Data excerpts
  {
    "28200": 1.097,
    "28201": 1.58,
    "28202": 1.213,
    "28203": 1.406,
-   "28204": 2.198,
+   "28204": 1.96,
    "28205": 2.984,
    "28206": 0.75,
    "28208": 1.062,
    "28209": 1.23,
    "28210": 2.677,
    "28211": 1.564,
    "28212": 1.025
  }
==
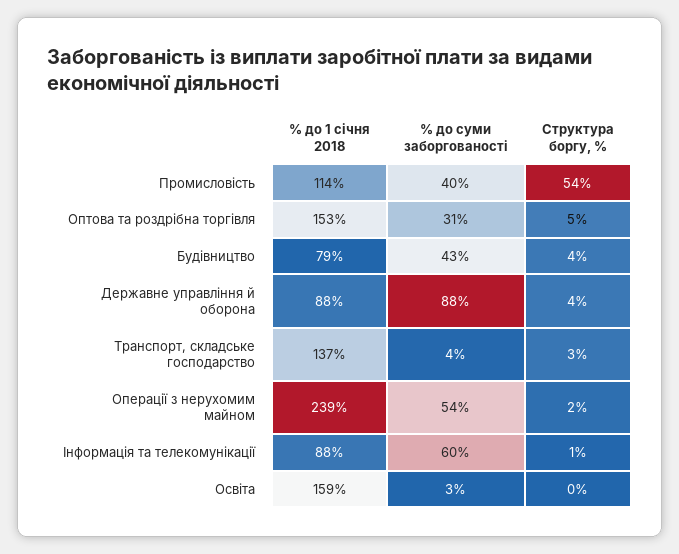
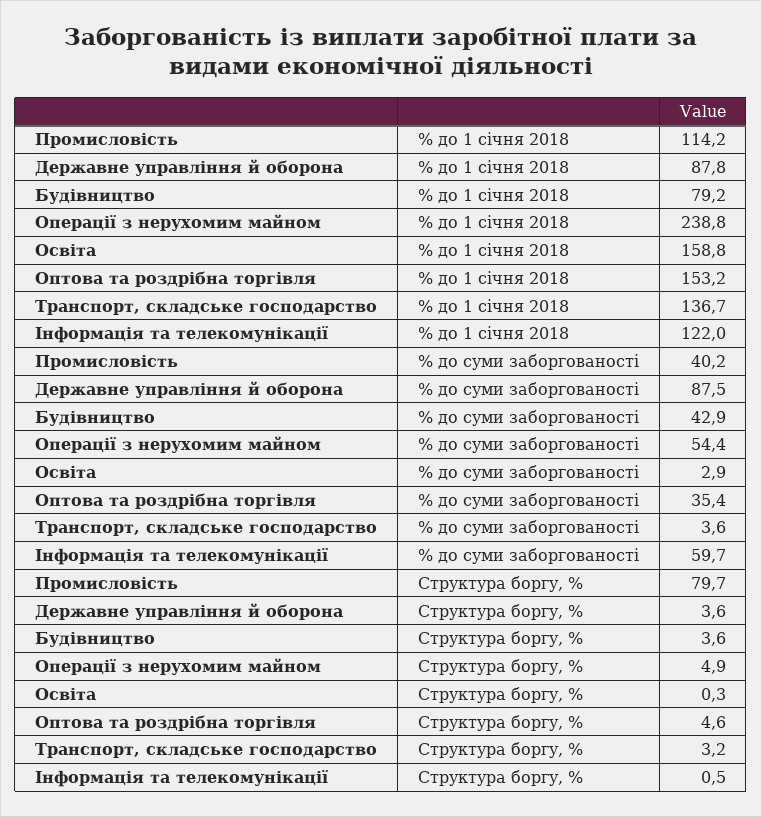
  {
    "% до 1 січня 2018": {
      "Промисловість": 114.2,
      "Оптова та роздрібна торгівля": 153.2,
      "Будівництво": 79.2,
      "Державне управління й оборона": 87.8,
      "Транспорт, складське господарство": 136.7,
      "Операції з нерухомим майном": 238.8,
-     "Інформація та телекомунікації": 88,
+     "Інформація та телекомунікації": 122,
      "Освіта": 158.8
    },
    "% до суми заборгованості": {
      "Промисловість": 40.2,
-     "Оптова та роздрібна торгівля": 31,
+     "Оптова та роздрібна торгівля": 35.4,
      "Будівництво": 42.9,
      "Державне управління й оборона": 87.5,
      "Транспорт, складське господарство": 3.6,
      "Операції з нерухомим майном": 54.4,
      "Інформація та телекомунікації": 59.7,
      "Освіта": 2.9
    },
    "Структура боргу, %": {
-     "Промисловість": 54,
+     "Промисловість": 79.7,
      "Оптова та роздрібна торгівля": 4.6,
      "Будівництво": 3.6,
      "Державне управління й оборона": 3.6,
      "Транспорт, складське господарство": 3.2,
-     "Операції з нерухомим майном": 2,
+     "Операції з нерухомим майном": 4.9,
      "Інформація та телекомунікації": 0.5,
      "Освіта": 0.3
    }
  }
==
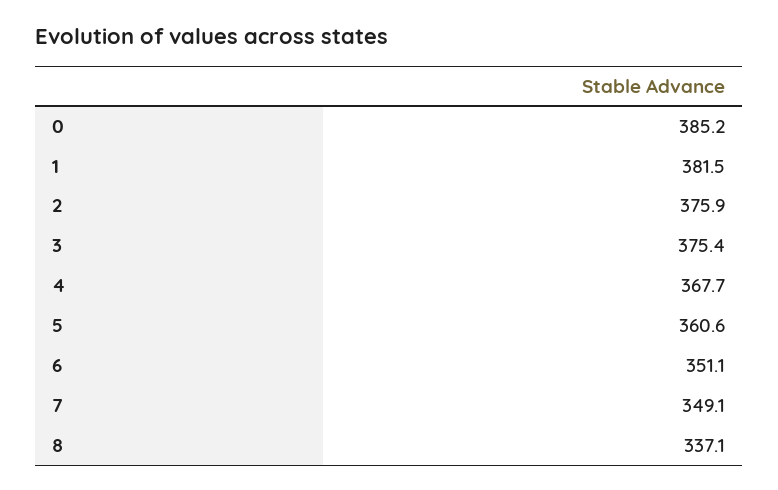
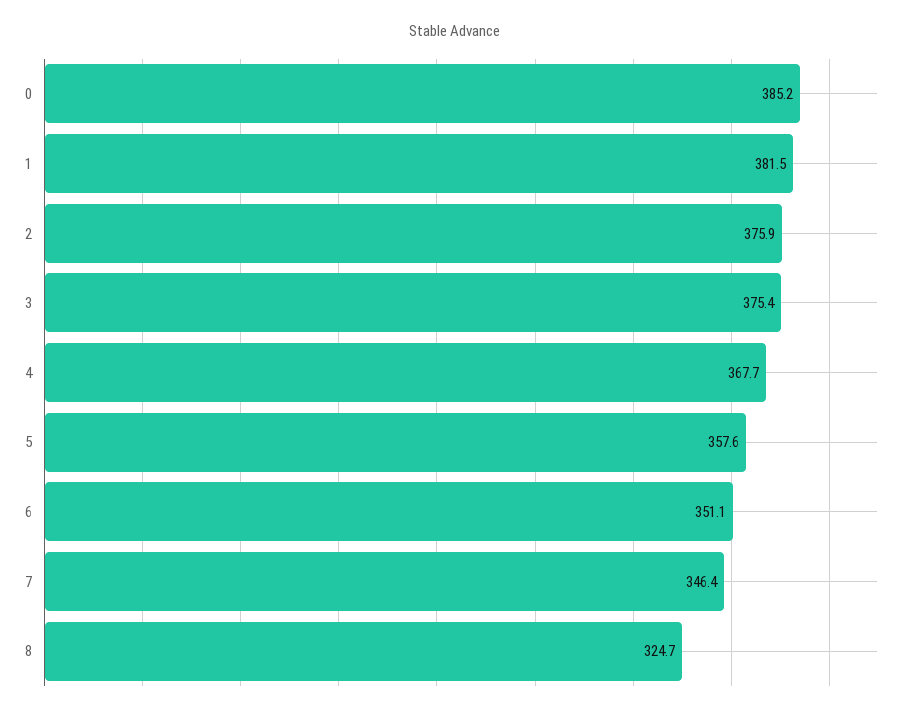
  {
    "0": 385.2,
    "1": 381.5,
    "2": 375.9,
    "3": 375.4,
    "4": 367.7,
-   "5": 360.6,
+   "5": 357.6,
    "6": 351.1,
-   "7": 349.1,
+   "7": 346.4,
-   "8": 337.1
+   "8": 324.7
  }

• Task instructions: For each line in the records that contains the word "складське", make a copy.

• Answer section:
      "Транспорт, складське господарство": 136.7,
      "Транспорт, складське господарство": 3.6,
      "Транспорт, складське господарство": 3.2,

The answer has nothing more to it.